La pulmonaire, une signature divine

Pour les Anciens, le monde céleste avait des correspondances ici-bas. La théorie platonicienne estimait l’homme capable de distinguer sur terre les signes d’une réalité supérieure. C’est à partir de ce principe que s’est développée, au Moyen Âge, la célèbre doctrine des signatures. Dieu parle à l’homme au moyen de signes imprimés sur toute sa création; à l’homme de les décrypter.

Cette théorie fut largement développée par le médecin-alchimiste suisse Aureolus Philippus Theophrastus Bombast von Hohenheim, dit Paracelse (1493-1541). Il enseigna que la correspondance invisible des archétypes était imprimée sur la corporalité physique des choses. La tâche de l’homme consistait à déchiffrer ces analogies dans les animaux, les végétaux et les minéraux. Ainsi, l’apparence et le comportement d’une plante pouvait fournir des indices quant à son potentiel pharmacologique. On pouvait donc se livrer à un jeu de piste médico-théologique: un cerneau de noix ressemble à un cerveau? C’est donc bon pour les affections de cet organe!

(illustration extraite de mon livre Le Latin de mon jardin, Larousse)

La théorie soutenait aussi que le lieu où poussait la plante pouvait donner des indications sur son usage. Cela fait réfléchir; le saule qui se plaît dans les zones humides et marécageuses où règnent les fièvres, contient l’acide salicylique, principe actif de l’aspirine, un antipyrétique. Aujourd’hui on s’intéresse beaucoup aux plantes bio-indicatrices qui remédient aux carences des sols. Tout est question d’observation.

____

Consigne:
Restituez mot pour mot le passage de l’extrait sur la doctrine des signatures commençant par « La théorie soutenait » et se poursuivant jusqu’à « est question d’observation. ».

____

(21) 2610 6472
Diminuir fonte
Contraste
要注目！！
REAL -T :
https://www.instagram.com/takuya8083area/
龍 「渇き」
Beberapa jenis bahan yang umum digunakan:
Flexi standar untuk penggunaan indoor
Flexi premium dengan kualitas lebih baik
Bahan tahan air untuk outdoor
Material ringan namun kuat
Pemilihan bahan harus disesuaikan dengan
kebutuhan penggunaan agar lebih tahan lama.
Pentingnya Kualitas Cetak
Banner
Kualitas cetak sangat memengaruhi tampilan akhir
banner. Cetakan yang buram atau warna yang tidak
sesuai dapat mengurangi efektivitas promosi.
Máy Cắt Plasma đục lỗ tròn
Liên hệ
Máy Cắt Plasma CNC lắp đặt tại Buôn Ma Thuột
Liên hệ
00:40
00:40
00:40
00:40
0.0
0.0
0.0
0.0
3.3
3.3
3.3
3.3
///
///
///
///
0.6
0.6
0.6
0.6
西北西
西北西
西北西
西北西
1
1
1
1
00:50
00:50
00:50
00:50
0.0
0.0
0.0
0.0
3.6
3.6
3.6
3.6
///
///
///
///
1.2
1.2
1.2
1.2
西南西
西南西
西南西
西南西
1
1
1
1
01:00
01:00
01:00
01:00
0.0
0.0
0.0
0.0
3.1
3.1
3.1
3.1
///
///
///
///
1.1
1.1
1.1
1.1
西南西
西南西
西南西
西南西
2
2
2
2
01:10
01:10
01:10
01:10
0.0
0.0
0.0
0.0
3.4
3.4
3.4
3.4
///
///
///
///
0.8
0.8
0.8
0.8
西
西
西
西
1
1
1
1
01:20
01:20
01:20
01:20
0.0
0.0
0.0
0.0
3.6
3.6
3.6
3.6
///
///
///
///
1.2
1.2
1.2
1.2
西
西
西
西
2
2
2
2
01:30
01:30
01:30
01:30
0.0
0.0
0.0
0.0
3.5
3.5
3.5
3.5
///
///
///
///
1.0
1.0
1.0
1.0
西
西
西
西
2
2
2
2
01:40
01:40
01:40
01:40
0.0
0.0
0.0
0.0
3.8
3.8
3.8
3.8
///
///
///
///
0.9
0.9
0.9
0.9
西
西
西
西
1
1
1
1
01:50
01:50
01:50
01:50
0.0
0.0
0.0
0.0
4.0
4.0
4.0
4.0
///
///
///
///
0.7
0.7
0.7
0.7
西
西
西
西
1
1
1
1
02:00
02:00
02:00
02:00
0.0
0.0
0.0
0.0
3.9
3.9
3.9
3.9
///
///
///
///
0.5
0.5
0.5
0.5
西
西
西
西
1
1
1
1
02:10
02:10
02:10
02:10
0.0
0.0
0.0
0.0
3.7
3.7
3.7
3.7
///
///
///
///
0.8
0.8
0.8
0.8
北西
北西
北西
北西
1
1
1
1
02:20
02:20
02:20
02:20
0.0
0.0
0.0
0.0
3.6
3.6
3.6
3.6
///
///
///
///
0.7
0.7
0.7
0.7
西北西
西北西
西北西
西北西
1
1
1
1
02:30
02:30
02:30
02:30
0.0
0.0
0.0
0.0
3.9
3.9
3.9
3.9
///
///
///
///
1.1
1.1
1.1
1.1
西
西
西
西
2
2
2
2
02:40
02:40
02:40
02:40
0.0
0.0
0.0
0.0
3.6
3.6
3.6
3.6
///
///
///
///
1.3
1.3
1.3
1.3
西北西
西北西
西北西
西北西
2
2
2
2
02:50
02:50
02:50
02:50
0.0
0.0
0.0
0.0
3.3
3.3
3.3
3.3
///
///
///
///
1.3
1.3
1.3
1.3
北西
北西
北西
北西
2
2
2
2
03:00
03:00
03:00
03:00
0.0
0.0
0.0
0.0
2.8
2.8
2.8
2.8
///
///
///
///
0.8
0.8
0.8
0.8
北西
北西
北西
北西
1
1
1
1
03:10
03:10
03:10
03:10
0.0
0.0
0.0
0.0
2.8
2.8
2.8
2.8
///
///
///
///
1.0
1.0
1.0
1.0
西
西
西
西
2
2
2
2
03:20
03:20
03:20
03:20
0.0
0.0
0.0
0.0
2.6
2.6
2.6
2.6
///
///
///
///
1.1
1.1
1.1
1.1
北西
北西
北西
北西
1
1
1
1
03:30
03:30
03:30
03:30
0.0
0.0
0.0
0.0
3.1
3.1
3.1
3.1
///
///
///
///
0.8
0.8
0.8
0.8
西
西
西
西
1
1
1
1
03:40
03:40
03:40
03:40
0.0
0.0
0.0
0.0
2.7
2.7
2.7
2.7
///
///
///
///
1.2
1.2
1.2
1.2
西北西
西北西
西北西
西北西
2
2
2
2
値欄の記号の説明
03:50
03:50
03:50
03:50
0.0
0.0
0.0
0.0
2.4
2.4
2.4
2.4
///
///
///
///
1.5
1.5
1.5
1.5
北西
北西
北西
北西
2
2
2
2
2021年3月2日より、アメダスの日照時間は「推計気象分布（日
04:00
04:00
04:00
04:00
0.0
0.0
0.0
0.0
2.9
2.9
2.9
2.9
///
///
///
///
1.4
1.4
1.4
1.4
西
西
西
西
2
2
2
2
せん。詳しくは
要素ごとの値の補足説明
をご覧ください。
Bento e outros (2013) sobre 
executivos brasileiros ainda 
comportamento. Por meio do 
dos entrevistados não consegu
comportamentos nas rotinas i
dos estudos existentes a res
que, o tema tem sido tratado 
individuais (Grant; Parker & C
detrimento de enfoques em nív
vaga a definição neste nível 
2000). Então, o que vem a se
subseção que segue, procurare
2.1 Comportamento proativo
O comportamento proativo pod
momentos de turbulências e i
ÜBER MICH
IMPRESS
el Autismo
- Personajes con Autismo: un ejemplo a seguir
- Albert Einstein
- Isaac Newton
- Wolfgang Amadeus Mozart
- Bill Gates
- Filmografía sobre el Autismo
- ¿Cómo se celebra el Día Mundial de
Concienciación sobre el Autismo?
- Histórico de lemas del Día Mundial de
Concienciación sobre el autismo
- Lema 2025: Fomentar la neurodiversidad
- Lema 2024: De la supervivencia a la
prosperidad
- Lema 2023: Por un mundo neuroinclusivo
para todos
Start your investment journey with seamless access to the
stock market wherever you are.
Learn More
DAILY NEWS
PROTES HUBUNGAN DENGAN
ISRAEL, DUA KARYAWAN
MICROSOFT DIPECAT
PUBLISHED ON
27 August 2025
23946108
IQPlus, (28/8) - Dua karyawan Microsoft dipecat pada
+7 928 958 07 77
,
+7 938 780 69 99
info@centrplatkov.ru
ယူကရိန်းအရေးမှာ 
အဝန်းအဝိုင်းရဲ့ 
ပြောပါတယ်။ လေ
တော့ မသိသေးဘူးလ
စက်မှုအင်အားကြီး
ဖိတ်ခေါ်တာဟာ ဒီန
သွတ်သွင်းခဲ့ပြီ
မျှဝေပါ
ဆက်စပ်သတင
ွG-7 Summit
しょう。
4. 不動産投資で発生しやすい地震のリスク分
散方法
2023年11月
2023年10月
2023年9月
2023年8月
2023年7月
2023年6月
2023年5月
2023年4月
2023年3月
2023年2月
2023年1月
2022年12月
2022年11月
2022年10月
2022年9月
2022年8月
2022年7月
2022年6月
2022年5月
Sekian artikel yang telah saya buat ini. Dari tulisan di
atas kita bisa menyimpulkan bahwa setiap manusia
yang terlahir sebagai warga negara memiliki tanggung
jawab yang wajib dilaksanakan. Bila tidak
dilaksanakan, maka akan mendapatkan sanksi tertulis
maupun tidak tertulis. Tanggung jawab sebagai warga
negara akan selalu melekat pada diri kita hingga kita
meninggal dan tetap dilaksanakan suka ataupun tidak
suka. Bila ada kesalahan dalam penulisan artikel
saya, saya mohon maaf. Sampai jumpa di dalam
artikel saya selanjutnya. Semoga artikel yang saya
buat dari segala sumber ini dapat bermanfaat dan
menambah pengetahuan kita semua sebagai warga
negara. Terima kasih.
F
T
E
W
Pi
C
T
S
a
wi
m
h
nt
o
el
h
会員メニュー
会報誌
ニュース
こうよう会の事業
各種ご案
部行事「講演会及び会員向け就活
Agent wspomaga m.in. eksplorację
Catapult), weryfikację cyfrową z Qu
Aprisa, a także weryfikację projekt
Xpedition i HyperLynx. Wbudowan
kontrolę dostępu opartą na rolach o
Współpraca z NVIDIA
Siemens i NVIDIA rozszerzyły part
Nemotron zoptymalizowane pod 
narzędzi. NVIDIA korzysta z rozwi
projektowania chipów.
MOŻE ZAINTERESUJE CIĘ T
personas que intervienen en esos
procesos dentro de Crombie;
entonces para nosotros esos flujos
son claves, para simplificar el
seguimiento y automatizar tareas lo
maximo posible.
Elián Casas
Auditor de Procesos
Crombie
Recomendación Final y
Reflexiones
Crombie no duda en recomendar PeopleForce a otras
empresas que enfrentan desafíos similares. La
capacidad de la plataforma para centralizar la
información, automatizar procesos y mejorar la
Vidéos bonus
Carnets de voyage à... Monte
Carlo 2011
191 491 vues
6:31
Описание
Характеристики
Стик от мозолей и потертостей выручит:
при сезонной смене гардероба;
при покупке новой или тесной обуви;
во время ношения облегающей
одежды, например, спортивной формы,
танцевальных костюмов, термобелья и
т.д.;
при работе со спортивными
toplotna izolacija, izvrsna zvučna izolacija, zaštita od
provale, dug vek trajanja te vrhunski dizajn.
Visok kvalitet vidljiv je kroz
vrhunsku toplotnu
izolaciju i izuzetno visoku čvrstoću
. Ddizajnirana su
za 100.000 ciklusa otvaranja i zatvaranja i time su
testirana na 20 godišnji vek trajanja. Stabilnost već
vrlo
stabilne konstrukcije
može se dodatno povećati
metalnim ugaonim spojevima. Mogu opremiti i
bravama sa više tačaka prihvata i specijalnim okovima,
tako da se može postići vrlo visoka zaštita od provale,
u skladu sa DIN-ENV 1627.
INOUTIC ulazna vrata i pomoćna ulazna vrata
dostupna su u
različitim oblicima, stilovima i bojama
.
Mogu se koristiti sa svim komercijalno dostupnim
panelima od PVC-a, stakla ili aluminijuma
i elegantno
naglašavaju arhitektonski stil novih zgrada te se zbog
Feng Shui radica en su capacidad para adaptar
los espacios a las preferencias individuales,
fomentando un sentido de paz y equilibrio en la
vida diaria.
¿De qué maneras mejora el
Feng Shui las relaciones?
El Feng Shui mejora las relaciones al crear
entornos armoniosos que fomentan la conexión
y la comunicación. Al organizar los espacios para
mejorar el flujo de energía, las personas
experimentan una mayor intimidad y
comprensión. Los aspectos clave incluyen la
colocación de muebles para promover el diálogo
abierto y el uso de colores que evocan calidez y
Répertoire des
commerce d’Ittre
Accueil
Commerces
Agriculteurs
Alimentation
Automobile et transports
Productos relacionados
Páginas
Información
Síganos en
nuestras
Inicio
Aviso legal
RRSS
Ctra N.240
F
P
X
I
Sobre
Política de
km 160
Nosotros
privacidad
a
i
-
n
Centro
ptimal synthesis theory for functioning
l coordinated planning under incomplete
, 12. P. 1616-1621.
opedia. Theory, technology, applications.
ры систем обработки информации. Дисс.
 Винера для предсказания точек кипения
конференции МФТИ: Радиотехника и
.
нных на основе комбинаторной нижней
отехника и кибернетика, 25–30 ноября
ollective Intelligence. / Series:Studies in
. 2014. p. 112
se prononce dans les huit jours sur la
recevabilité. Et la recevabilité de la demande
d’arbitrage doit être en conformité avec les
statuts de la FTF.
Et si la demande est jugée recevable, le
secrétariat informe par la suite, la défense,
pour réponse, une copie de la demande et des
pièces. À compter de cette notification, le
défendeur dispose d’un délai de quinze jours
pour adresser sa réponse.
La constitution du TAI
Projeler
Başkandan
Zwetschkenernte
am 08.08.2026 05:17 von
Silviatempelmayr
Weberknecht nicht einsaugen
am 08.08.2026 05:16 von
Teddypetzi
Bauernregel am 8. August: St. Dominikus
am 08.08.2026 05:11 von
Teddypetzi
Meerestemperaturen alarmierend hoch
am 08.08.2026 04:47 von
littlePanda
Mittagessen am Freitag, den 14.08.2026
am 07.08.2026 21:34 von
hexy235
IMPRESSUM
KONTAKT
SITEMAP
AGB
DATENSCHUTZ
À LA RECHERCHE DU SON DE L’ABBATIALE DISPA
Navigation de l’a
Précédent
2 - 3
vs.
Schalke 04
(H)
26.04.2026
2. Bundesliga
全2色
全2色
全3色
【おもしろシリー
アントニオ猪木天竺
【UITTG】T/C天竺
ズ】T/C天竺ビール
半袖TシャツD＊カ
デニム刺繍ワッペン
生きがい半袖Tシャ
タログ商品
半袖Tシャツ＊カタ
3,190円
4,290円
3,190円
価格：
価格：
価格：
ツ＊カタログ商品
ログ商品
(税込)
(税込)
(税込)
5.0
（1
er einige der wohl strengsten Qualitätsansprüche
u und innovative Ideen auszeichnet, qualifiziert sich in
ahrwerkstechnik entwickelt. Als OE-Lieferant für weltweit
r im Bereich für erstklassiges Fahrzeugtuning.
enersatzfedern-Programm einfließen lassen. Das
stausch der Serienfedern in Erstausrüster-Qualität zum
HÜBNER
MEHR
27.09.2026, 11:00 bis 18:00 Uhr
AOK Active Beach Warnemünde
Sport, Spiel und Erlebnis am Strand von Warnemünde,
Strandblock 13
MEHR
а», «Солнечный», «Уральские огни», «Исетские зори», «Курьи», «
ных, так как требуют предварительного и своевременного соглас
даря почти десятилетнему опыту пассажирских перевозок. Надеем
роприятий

____

Exercice corrigé:
La théorie soutenait aussi que le lieu où poussait la plante pouvait donner des indications sur son usage. Cela fait réfléchir; le saule qui se plaît dans les zones humides et marécageuses où règnent les fièvres, contient l’acide salicylique, principe actif de l’aspirine, un antipyrétique. Aujourd’hui on s’intéresse beaucoup aux plantes bio-indicatrices qui remédient aux carences des sols. Tout est question d’observation.